## What is expected
Report the count, and only the count, of lines in the records that include the word "find".

(Data items)
▬▬▬▬▬▬
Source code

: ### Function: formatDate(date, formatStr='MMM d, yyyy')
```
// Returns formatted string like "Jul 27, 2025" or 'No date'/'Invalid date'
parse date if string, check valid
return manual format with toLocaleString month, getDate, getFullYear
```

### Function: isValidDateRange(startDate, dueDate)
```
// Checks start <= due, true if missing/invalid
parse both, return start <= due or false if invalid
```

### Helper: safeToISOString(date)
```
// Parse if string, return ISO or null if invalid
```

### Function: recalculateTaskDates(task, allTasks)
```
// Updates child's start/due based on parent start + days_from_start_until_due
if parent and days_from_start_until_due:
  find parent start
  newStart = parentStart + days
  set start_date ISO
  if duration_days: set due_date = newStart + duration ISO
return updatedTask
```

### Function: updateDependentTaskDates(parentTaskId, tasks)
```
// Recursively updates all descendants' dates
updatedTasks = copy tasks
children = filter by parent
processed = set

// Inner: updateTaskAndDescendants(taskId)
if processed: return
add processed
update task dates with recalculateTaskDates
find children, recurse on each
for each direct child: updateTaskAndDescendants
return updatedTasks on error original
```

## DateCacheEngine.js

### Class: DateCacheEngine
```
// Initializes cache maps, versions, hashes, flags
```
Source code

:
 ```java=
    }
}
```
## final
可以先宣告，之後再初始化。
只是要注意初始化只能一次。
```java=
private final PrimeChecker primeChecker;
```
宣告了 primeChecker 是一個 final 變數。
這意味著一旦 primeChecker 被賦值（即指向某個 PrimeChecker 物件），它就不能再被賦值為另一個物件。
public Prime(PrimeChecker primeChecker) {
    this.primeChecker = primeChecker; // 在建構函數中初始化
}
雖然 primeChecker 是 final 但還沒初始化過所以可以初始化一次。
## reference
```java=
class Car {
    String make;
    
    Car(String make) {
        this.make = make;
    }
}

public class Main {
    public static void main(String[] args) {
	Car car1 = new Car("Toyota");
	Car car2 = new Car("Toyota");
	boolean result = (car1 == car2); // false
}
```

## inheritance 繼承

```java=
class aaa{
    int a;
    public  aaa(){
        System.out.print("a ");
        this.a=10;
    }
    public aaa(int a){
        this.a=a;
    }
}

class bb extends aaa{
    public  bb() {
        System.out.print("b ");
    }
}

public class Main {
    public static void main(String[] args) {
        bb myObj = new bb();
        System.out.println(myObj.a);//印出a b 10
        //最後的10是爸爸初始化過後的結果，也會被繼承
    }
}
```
▬▬▬▬▬▬
## Your solution
2